Third, I find no effort in the new budget to reduce the ballooning state debt, which now consumes $6.362 billion in annual interest payments, an increase of 7.2 percent over last year. The interest payments only represent debt incurred directly by the state, with at least twice as much debt incurred by state agencies and carried off the state’s books. Perhaps a repayment program is buried somewhere in the budget, but I see no program to tackle the state’s debt over time.
Fourth, the governor campaigned for office on a pledge not to impose new taxes to fix New York’s budget problems. This promise lasted until December of last year when Gov. Cuomo signed-on to the millionaire’s tax. His new budget anticipates $2 billion in additional revenue, much of which is transferred to the “middle class” as a tax credit. The governor is fully aware that higher taxes on millionaires tends to drive them out of the state and never produces the anticipated revenue. In this case, politics trumped logic.
Fifth, what happened to transparency? Gov. Cuomo campaigned against government conducted by three men in a room. The 2012-2013 budget still emanates from three men in a room negotiating behind closed doors. The minorities in the Senate and Assembly only find out what’s in the budget when they read about it in the media. So much for openness in government.

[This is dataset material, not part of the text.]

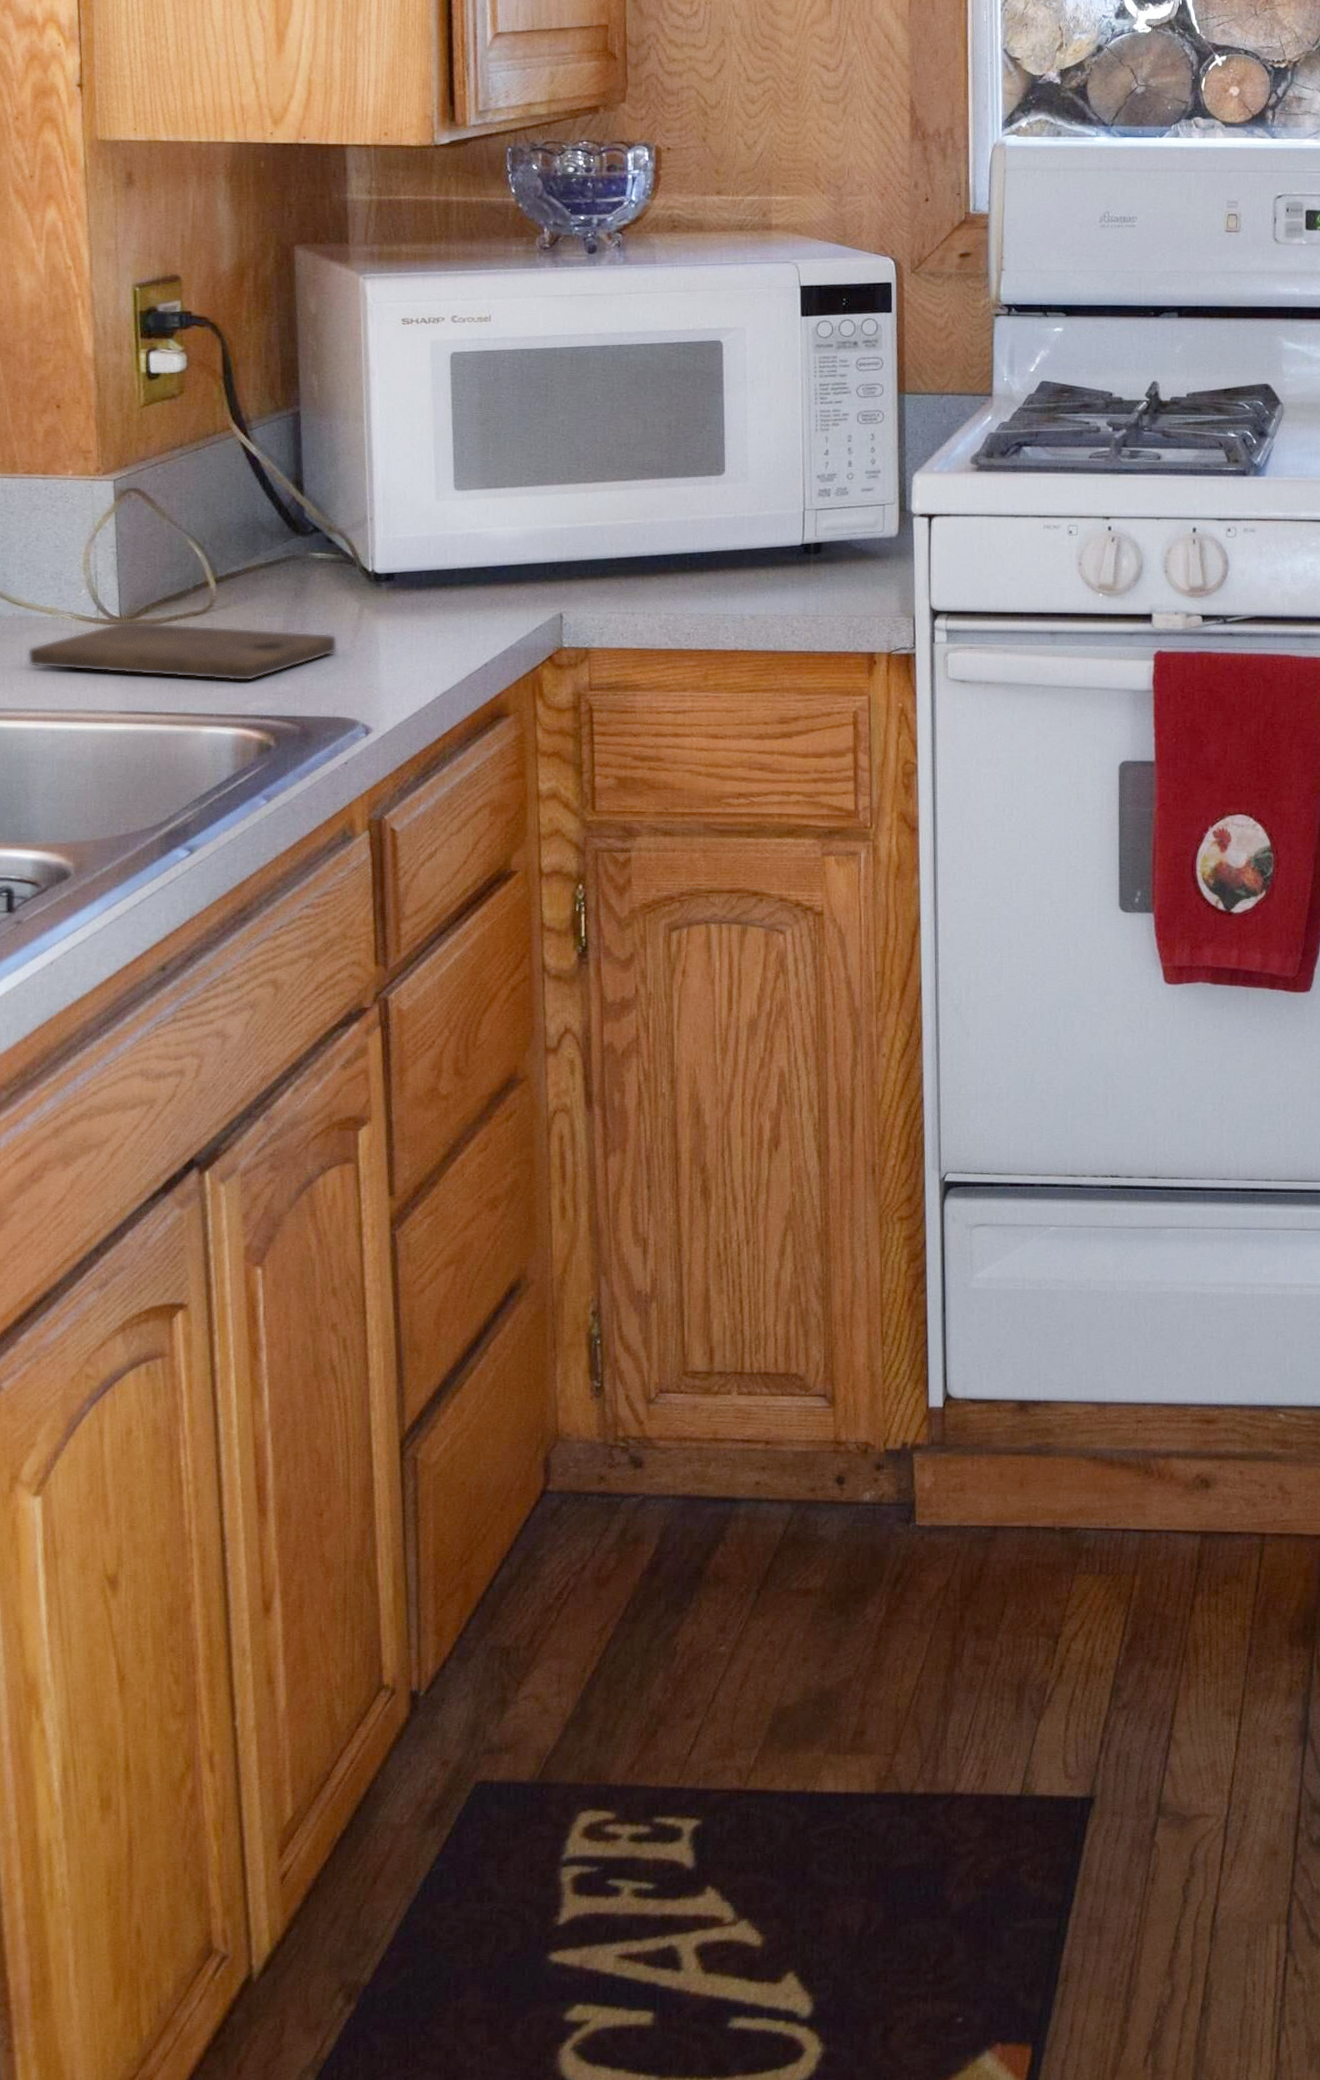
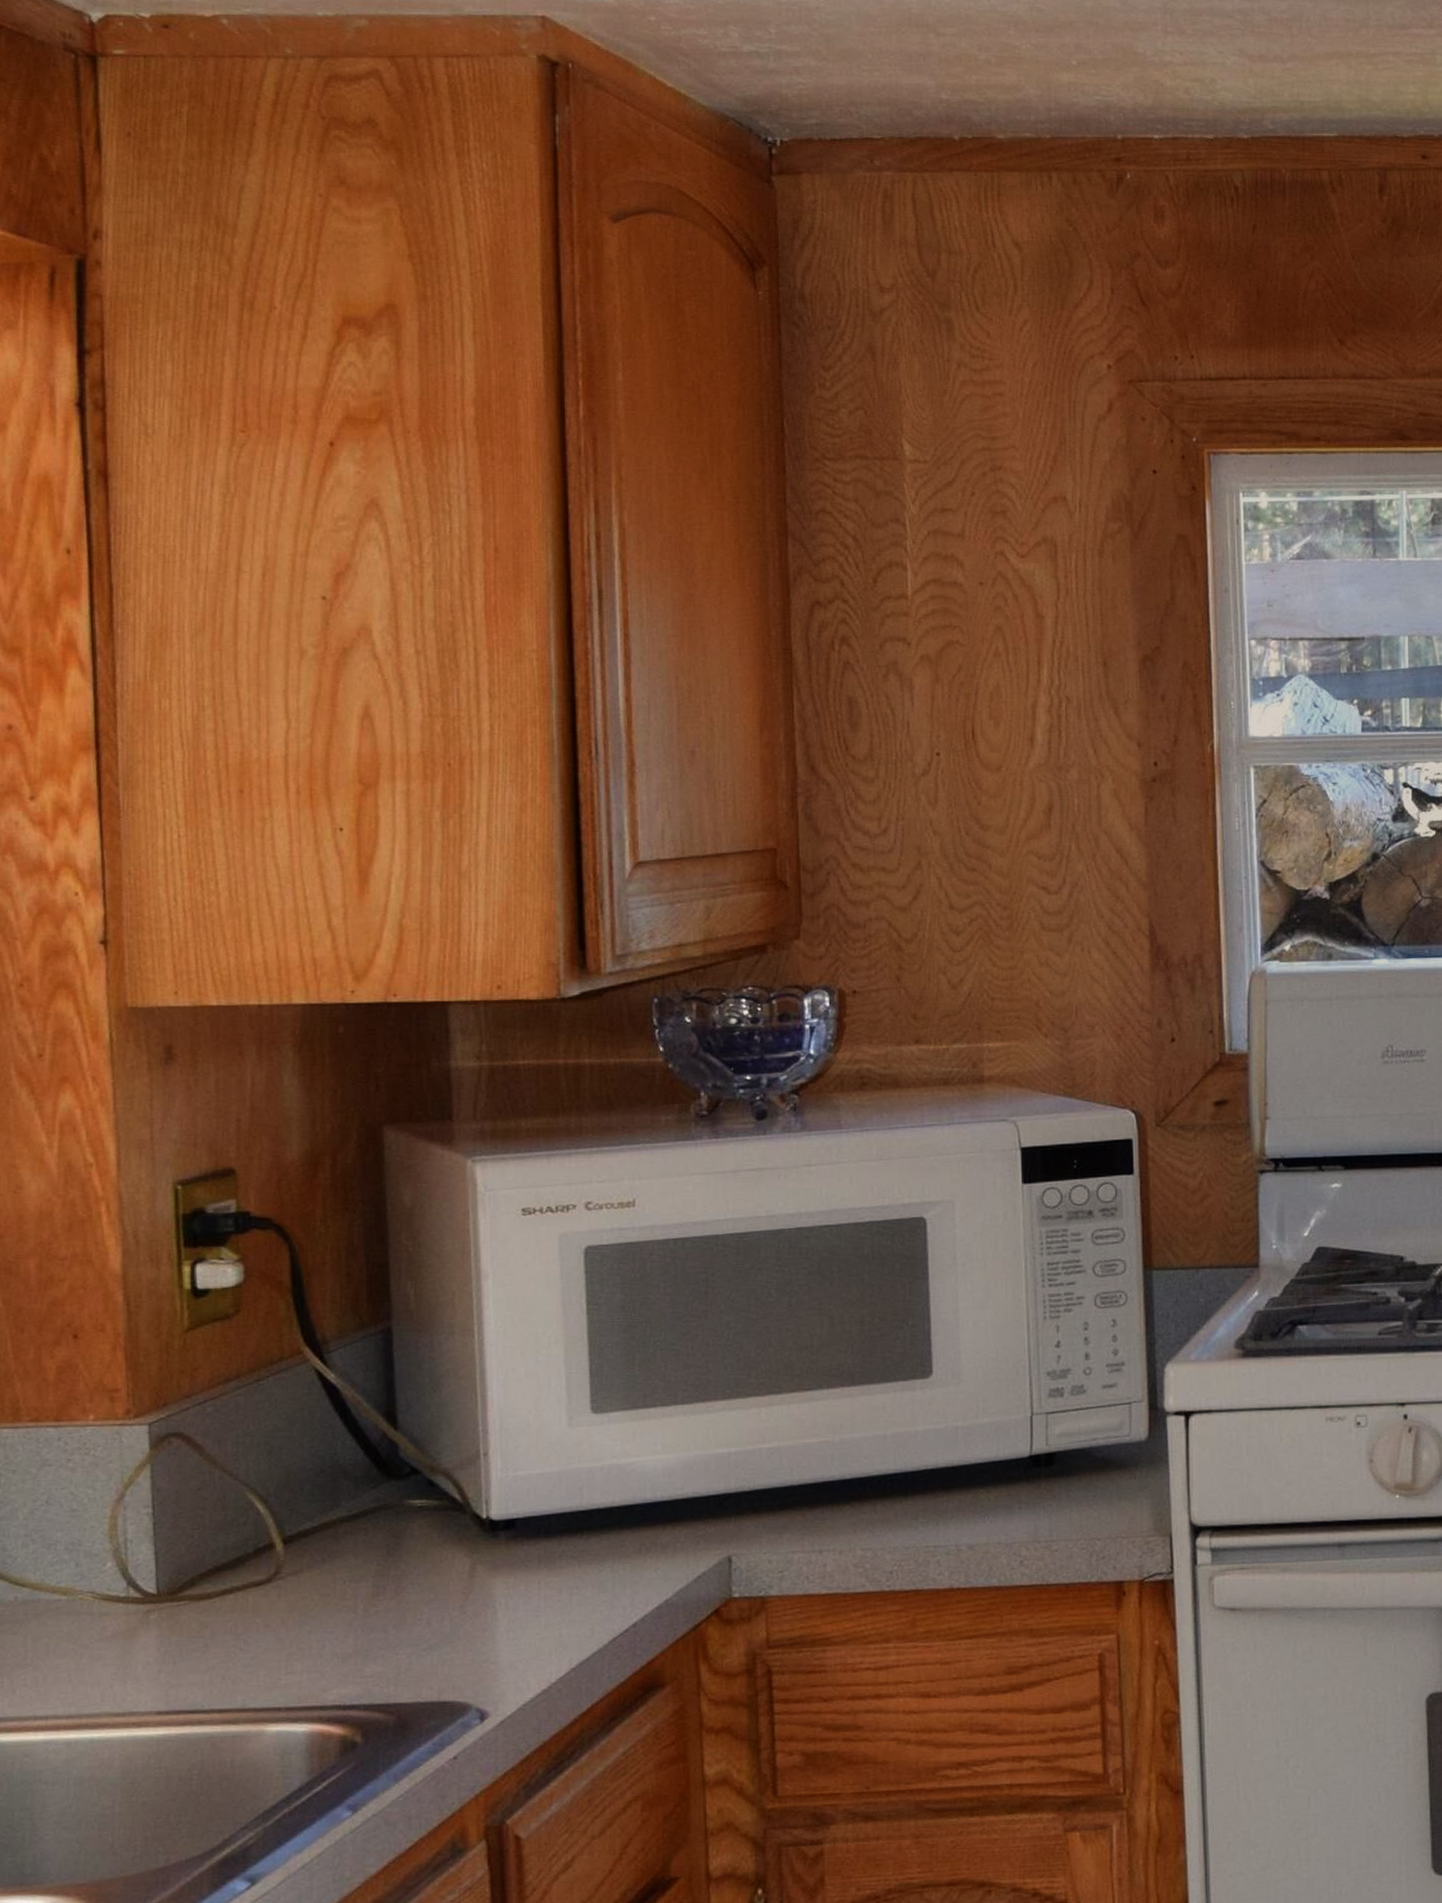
cutting board: present [27,621,338,681] -> none [33,1597,443,1665]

Sixth, the governor punted when it came to pension reform. He boldly proposed a Tier-6 level for new state employees that would increase employee contributions, offer a defined-contribution option, raise the retirement age from 62 to 65, prohibit early retirement, decrease the final average salary from 60 percent to 50 percent, and exclude overtime and other payments from the formula used to calculate final average salaries for pension allowances. Gov. Cuomo projected a savings of $80 billion over 30 years.

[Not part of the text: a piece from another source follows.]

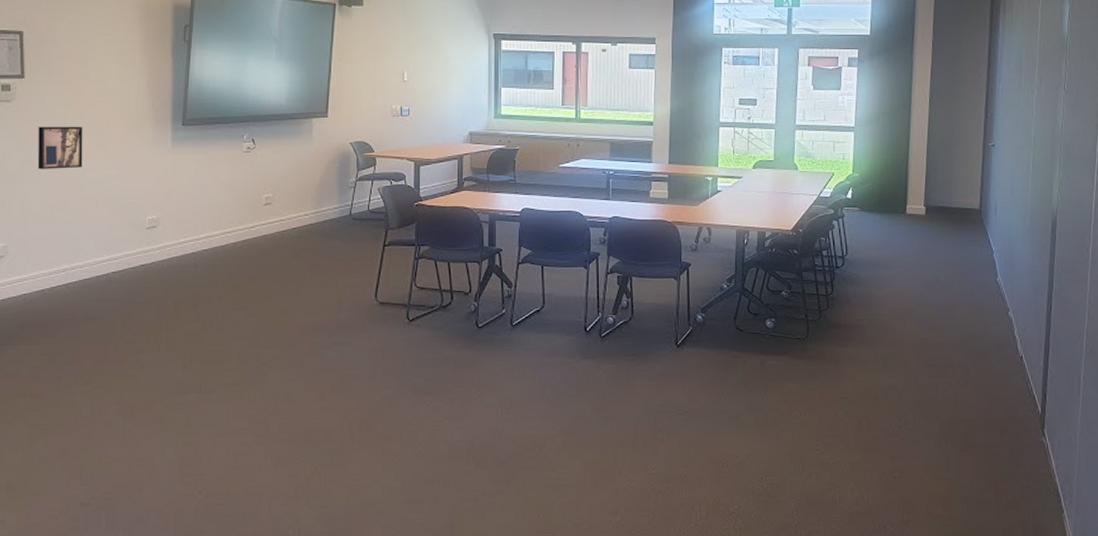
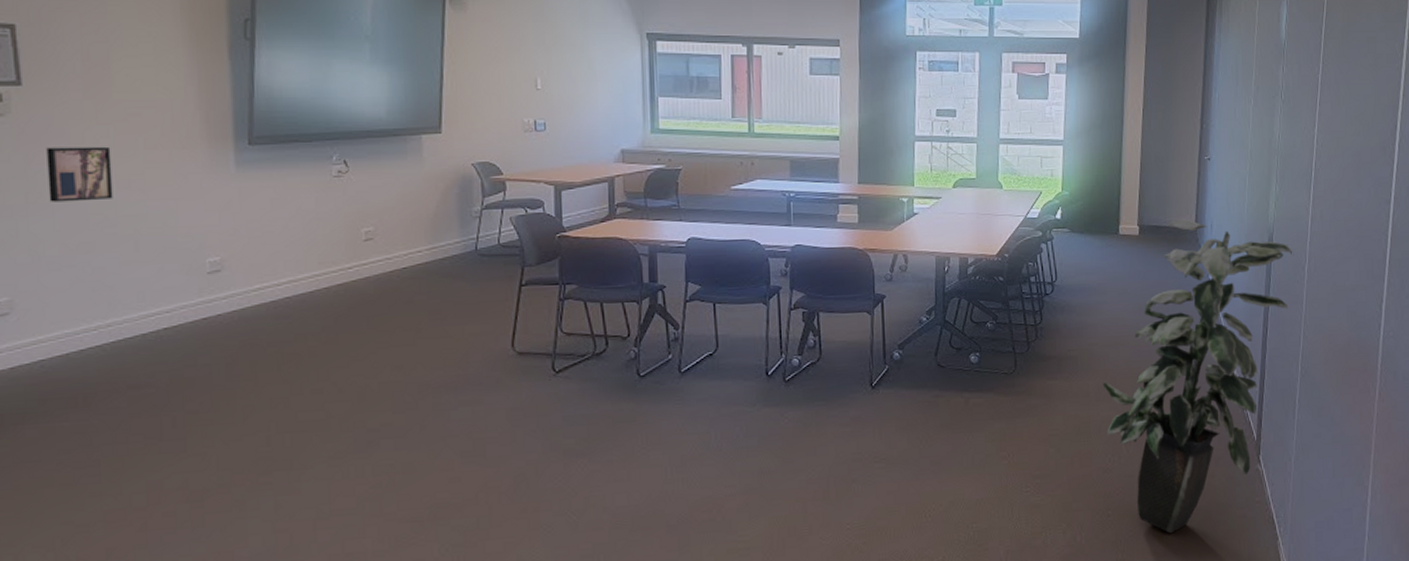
indoor plant: none [888,201,1078,499] -> present [1101,219,1294,534]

Despite the fact that New Yorkers will spend $13 billion this year to fund state pensions, nearly 10 percent of the entire budget, Gov. Cuomo agreed to raise the retirement age by only one year, limited the defined-contribution plan to a few non-union employees, and gave up on cutting the workers’ annuities by up to 16 percent. In short, the governor rolled over for the unions on pension reform, knowing full well that as soon as the economy recovers, organized labor will pressure its legislature allies to raise the pension benefits.
Final grade: B-.
To raise his grade, Gov. Cuomo needs to take on pension reform. His model should be Gina Raimondo, the state treasurer of Rhode Island, who spent months convincing her fellow Democrats that serious reform was needed now for the present work force, not for some time in the future. The new Rhode Island law shifts all workers from a defined-benefit plan to a hybrid plan consisting of a modest annuity and a defined-contribution plan. The plan also raises the retirement age from 62 to 67.
Gov. Cuomo also needs to attack the basic problems of Medicaid enrollment and its overly generous benefits along with the extraordinarily high cost of public education, not tied to performance improvement. Slowing the rate of state funding in New York is not enough; we need to lower the total cost now by spending less.
And finally, until Cuomo institutes a plan to reduce the state’s debt obligations, the Empire State is not set on a path to prosperity. If we want the world to know that New York is truly open for business, there is still much for the governor to do and more political capital he needs to expend.